We are all well aware that nothing in life is certain, but most of us have found a way to create order and some predictability. We have jobs and routines and schedules that help us wake up in the morning with a decent sense of how the day is going to play out. But all of this dramatically changes once you enter the world of infertility.

The only thing certain about infertility is that there will be uncertainty. And learning how to get… "comfortable" isn’t the right word…learning how to become okay with that uncertainty will help stabilize you during an emotional tornado.

The last few years of my life have been filled with emotional tornadoes, hurricanes, tsunami’s and thunder storms. More often than not I’ve found myself metaphorically hanging on to a tree, trying to find my feet while the storm passes. I’ve started treatments and followed doctors orders only to be told things weren’t going to go according to plan. I’ve made compromises and chosen the best possible option for us at a given point in time and followed the road to the very end, only to come up short. The overwhelming sense of devastation when something doesn’t go well is hard to cope with. But what has helped me is reminding myself that I’m doing the best I can at every moment, and that I don’t know what’s going to happen.

The quest for a baby is a hard one. And really, lot of what happens is about luck. Sometimes things work, and sometimes they don’t, and this is the chance we take because the reward on the other end is so tremendous.

I’m learning that the uncertainty of infertility doesn’t stop once you’re pregnant. I, for the first time ever, am a little pregnant with the adopted embryo we transferred last month. And let me tell you, nothing has felt as uncertain as this. I had low but rising betas, a slightly odd shaped gestational sac, and now I have a huge subchorionic hematoma that is threatening the embryo, and there’s not a thing I can do about it. To finally get to this point where we actually heard a heartbeat and to know that a massive blood clot that has randomly formed in my uterus could take it away feels ridiculously unfair. But my years battling infertility have somewhat prepared me for a situation like this. There’s nothing I can do but rest and hydrate and hope for the best. Thinking about the past and what might have happened to cause this, or wondering what may happen in the future gets me nowhere but Crazy-ville.

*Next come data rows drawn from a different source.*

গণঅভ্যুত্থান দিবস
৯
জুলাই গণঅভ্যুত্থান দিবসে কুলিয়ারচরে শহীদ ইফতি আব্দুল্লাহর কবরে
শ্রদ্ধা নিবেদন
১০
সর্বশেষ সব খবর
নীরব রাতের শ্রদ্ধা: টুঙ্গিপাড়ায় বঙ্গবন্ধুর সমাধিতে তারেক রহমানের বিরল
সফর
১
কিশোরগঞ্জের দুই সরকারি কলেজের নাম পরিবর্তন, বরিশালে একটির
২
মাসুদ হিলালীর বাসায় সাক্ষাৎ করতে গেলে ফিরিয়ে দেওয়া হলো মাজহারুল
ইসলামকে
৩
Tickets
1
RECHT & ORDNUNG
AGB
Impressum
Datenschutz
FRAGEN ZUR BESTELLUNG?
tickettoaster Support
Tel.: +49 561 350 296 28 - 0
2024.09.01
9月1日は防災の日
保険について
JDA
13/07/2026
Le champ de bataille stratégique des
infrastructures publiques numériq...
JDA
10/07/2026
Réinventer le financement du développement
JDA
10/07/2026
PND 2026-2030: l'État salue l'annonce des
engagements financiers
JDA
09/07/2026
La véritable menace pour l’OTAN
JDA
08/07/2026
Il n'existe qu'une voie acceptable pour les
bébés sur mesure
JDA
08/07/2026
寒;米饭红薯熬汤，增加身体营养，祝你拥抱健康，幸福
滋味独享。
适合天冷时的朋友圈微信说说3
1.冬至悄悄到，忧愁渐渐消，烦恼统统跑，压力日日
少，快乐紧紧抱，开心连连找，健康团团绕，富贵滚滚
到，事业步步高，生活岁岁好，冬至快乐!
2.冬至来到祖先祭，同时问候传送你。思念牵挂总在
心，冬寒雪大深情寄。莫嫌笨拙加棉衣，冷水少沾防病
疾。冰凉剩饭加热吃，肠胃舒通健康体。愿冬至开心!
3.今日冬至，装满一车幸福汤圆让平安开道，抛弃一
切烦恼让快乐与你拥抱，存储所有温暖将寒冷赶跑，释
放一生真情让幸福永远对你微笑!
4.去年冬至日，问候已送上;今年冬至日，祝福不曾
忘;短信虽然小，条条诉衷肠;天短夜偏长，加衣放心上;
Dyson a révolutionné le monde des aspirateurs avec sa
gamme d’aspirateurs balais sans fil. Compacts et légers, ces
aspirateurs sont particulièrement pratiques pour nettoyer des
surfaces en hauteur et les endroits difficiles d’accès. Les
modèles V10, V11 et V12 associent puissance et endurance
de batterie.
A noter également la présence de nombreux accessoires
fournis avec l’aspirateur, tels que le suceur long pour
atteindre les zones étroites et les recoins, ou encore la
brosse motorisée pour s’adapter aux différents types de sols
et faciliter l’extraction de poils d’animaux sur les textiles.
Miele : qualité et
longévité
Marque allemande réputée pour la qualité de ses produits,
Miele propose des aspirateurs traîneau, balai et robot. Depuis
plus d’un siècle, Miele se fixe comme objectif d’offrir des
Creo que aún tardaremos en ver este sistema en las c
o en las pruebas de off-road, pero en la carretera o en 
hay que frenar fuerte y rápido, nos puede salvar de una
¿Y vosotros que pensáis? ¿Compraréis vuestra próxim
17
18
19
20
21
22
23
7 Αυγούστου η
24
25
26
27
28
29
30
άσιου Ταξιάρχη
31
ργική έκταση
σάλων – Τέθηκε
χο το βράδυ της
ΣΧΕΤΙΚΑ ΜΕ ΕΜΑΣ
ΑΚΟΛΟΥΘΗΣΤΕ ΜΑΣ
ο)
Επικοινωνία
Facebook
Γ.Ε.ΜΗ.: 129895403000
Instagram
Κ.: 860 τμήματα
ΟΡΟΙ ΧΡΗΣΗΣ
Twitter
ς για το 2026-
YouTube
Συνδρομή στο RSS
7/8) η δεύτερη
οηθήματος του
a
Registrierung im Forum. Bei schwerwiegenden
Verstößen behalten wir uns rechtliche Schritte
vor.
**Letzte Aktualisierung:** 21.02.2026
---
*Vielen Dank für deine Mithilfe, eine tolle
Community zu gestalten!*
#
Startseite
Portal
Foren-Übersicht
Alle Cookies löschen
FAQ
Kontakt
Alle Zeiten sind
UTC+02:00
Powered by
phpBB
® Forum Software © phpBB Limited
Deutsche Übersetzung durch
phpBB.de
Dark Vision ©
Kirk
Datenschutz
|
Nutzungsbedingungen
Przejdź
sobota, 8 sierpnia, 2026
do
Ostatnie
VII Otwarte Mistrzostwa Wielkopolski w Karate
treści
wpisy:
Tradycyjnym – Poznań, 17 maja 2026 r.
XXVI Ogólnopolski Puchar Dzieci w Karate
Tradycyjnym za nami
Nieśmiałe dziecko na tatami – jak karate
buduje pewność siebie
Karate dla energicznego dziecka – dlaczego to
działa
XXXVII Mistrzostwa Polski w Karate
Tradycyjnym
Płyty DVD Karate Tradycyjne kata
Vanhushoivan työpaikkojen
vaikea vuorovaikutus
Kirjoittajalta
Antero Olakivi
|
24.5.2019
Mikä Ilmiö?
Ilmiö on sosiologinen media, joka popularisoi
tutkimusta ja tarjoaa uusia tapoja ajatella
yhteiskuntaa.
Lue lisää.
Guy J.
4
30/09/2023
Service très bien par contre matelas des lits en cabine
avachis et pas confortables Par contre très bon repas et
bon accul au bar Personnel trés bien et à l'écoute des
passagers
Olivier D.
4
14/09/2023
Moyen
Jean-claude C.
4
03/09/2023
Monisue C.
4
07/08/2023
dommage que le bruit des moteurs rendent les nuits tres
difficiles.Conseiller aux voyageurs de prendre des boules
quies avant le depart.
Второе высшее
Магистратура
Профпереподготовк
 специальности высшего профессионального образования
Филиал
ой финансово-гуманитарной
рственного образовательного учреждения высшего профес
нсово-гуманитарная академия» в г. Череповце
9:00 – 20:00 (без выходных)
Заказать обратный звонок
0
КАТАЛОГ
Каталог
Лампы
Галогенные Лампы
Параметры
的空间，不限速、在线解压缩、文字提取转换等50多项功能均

So I have no choice but to sit and drink liquids and be patient. I know I’ve done everything I can and that this will either work or it wont, and that’s part of my journey. Hopefully my journey through the choppy waters of infertility have come to an end so that my even choppier journey through pregnancy and hopefully parenthood can begin. But I don’t know yet. The situation is still uncertain.

Comments (1)

Maya - I am so sorry to learn that your embryo is in jeopardy. You're right that the worrying doesn't end once we get out BFP. In some ways. it's just beginning. My heart goes out to you as I follow your journey.